Alors que les forces alliées pénétraient en Europe en lançant des offensives successives contre l'Allemagne, elles rencontrèrent et libérèrent les prisonniers des camps de concentration et ceux qui marchaient de force de camp en camp. Ces marches de la mort prirent fin le 7 mai 1945, jour où les forces armées allemandes se rendirent sans condition aux Alliés. Pour les alliés occidentaux, la seconde guerre mondiale prit officiellement fin en Europe le lendemain, soit le 8 mai (jour de la victoire en Europe), tandis que les forces soviétiques annoncèrent leur jour de la victoire le 9 mai 1945.

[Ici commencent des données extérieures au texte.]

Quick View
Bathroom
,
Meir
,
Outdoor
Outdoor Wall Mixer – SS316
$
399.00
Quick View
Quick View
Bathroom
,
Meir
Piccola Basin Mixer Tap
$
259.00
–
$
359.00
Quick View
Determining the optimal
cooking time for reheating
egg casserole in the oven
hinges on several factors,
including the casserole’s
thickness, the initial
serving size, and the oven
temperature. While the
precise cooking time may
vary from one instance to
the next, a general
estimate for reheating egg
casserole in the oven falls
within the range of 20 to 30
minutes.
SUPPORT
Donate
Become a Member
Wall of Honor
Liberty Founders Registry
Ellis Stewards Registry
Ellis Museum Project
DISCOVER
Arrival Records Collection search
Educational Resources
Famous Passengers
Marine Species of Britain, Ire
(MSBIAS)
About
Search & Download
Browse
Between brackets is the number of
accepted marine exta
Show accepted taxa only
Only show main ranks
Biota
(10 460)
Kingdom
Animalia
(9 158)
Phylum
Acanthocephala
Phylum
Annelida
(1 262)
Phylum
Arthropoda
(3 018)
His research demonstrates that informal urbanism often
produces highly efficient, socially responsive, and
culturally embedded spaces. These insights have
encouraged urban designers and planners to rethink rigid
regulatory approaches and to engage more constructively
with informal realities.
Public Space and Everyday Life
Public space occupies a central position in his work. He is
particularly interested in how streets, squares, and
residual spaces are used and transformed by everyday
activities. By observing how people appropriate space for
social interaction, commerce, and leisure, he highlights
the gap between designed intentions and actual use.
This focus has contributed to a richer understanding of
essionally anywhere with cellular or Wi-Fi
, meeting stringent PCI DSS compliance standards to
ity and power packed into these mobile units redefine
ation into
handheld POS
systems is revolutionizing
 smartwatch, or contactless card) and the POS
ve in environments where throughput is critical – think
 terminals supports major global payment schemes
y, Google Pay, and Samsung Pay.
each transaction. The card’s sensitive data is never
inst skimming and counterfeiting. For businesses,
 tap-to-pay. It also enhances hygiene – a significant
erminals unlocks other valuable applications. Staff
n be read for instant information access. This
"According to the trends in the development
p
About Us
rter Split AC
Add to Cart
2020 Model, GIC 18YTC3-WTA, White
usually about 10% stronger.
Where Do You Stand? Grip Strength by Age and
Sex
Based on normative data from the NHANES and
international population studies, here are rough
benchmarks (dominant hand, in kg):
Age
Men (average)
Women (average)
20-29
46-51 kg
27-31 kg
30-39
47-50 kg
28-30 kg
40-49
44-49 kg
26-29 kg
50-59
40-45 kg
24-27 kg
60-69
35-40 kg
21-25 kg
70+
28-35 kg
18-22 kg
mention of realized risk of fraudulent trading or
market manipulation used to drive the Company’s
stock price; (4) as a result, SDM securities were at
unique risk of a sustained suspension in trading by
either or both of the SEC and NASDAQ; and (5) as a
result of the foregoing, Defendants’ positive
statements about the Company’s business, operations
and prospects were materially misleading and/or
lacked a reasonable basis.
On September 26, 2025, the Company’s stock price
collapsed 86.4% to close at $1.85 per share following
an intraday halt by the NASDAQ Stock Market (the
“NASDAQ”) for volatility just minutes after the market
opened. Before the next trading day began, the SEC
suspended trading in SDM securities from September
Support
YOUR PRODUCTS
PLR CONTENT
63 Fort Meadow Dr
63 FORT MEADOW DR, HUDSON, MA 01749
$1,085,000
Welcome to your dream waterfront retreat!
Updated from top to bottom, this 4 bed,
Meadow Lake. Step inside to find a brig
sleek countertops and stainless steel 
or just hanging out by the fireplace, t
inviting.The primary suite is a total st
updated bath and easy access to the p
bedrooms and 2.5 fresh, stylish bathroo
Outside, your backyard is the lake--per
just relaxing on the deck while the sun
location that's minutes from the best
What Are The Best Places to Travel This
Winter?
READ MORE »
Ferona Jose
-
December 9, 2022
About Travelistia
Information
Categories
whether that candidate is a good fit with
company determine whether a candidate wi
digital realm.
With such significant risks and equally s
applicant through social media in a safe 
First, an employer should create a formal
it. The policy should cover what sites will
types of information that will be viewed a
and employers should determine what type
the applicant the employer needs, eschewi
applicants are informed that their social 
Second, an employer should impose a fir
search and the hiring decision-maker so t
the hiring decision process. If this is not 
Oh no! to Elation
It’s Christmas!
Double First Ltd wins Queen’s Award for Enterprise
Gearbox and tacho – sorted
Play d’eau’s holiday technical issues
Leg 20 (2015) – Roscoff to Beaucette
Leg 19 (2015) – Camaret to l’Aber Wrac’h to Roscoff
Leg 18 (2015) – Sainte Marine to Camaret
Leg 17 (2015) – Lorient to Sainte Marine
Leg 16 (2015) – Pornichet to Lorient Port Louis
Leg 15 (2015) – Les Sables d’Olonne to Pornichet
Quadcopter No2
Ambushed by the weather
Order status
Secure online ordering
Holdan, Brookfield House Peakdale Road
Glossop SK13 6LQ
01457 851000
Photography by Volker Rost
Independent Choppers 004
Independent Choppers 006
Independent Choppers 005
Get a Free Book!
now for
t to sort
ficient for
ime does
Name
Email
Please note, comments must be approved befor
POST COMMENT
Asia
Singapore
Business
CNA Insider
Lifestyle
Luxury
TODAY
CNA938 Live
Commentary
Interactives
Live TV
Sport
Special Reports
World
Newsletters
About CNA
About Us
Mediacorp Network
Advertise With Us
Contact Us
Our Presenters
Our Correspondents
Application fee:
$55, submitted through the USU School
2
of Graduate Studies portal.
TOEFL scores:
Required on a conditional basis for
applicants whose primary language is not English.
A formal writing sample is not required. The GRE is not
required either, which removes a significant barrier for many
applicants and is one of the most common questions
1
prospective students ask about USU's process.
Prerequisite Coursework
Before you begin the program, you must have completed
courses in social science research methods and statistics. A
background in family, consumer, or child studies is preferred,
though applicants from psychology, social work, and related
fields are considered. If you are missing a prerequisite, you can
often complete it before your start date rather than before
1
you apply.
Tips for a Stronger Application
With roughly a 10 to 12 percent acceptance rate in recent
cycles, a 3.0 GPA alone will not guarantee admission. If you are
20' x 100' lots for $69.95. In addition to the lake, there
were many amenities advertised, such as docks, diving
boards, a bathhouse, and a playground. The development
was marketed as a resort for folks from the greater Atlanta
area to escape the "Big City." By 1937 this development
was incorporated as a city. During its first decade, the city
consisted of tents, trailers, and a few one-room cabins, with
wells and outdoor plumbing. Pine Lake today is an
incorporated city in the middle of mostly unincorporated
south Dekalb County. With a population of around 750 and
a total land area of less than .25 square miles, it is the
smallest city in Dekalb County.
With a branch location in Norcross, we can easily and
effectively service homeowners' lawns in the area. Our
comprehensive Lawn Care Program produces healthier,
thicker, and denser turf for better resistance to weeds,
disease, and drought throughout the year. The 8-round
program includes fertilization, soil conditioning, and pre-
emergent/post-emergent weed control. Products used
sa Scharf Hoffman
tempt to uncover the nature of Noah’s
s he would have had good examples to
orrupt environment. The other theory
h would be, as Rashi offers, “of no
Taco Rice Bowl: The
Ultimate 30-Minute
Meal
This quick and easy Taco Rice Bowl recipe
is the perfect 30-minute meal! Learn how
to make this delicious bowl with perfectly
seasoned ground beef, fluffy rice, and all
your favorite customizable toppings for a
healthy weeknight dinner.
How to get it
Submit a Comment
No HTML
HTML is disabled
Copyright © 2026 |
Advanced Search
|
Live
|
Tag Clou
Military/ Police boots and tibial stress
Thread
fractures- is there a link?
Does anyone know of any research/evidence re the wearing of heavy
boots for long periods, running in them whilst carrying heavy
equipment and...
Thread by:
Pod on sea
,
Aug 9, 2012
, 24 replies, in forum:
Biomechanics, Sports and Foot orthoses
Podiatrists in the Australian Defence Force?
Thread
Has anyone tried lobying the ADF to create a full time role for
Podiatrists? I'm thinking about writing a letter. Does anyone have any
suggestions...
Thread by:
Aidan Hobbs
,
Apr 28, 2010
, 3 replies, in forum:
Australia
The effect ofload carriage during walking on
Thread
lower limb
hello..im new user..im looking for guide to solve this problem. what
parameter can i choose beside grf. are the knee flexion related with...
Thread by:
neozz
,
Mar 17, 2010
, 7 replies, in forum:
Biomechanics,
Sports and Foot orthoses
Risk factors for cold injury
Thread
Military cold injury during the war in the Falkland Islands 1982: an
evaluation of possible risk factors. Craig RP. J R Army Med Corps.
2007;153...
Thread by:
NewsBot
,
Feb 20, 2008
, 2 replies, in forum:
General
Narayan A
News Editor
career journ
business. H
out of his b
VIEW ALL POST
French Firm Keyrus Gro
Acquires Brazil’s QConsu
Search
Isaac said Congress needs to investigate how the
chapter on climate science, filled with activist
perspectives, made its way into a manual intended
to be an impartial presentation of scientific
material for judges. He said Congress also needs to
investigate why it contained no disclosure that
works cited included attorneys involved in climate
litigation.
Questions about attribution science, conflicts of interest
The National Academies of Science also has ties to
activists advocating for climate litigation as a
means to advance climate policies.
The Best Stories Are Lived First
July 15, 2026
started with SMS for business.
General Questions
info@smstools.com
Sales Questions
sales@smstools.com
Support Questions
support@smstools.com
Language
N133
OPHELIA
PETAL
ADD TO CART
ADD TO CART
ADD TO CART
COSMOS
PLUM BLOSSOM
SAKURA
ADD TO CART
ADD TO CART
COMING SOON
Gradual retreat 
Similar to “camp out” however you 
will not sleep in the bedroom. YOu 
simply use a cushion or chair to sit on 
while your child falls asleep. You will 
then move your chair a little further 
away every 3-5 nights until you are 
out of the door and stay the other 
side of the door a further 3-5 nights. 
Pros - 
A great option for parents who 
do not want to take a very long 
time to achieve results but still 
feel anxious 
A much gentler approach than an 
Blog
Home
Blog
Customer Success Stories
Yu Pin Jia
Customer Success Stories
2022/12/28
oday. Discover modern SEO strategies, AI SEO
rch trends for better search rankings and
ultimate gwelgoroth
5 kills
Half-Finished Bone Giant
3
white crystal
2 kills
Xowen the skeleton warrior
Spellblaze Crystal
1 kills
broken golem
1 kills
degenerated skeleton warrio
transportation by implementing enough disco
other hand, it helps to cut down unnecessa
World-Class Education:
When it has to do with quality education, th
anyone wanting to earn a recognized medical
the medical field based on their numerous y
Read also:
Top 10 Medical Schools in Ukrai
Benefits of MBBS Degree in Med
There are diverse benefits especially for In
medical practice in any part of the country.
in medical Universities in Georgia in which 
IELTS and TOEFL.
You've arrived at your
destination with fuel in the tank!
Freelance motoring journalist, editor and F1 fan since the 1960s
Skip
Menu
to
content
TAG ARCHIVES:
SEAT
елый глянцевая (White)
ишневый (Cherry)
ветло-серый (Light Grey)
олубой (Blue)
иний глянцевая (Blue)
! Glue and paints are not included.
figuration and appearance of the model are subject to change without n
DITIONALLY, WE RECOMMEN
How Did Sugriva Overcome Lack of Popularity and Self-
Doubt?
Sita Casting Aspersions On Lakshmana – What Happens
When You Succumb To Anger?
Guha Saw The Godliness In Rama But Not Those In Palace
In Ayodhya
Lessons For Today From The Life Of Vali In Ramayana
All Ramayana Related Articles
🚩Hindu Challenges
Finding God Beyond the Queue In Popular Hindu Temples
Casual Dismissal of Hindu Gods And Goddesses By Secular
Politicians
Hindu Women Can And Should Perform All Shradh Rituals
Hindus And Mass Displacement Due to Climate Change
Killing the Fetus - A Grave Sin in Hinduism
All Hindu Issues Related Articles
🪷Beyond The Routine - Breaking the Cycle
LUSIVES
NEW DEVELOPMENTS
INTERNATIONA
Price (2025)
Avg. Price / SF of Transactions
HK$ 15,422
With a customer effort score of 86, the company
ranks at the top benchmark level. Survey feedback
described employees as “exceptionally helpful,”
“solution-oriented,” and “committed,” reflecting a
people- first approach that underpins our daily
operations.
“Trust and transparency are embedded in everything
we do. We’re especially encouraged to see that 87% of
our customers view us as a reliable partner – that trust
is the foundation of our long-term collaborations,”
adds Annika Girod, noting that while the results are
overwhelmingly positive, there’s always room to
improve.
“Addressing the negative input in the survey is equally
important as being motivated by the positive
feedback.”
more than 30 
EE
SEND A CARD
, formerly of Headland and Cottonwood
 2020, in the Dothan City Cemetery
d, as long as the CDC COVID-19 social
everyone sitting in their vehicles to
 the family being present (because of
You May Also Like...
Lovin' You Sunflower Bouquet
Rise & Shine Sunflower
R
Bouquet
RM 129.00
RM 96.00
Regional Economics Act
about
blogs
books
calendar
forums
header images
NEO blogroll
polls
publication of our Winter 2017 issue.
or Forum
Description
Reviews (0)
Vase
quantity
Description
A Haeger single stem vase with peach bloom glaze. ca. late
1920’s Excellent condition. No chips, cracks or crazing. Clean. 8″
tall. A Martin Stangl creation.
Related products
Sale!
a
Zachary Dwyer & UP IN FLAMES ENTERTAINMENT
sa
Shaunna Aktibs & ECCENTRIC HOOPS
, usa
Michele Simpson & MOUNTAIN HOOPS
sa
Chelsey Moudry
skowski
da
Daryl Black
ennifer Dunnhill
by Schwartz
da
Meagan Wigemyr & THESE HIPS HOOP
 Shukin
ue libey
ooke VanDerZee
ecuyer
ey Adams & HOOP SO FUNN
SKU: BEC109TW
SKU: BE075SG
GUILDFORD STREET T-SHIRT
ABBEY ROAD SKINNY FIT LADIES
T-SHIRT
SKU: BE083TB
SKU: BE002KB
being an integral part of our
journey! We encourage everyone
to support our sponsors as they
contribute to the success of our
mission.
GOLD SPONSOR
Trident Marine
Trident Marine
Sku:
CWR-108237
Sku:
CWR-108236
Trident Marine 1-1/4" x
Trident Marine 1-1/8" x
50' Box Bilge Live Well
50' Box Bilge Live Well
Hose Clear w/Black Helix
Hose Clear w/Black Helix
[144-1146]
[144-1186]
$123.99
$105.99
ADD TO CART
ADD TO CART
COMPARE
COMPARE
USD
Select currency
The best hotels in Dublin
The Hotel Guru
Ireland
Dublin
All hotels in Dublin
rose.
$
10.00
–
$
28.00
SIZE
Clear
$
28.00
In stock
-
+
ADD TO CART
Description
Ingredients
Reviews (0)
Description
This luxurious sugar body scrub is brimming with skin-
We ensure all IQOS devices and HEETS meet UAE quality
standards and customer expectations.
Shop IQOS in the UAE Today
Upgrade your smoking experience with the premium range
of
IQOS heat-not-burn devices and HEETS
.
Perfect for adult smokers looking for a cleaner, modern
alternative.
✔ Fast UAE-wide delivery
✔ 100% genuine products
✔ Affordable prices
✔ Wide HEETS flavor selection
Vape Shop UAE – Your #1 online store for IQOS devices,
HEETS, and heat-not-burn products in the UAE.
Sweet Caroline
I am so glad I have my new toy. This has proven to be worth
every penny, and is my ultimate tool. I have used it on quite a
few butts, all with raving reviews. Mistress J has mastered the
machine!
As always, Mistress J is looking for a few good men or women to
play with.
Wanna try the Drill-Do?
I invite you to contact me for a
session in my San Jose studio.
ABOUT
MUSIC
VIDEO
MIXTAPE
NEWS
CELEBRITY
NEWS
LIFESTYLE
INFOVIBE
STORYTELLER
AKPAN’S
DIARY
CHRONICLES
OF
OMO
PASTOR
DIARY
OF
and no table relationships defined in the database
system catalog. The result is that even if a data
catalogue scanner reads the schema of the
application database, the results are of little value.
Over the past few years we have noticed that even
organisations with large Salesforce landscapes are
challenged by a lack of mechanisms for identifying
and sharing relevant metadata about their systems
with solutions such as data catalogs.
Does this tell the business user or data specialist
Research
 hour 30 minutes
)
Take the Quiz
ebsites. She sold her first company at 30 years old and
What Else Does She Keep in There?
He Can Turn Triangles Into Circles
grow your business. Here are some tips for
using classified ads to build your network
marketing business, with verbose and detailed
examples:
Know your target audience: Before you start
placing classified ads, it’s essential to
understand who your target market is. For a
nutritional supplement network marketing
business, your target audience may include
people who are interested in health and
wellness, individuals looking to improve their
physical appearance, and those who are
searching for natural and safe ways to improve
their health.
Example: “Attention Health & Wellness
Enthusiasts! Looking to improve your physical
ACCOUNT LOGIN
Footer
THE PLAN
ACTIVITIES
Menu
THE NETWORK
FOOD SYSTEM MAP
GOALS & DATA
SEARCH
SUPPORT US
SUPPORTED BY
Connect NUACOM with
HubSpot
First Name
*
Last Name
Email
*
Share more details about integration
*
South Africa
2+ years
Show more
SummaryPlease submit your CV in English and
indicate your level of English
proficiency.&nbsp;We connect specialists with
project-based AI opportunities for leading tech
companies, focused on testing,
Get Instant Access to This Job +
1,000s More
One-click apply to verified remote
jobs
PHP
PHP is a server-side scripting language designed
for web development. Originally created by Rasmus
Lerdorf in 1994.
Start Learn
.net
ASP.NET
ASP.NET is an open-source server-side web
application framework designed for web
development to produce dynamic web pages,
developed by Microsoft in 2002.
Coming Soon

Après la Shoah, un grand nombre de survivants trouvèrent refuge dans des camps de personnes déplacées administrés par les puissances alliées. Entre 1948 et 1951, près de 700 000 Juifs émigrèrent en Israël dont 136 000 Juifs déplacés d'Europe. D'autres Juifs déplacés émigrèrent aux Etats-Unis et dans d'autres pays. Le dernier camp de personnes déplacées ferma en 1957. Les crimes commis pendant Shoah dévastèrent la plupart des communautés juives européennes et anéantirent des centaines de communautés juives d'Europe orientale occupée.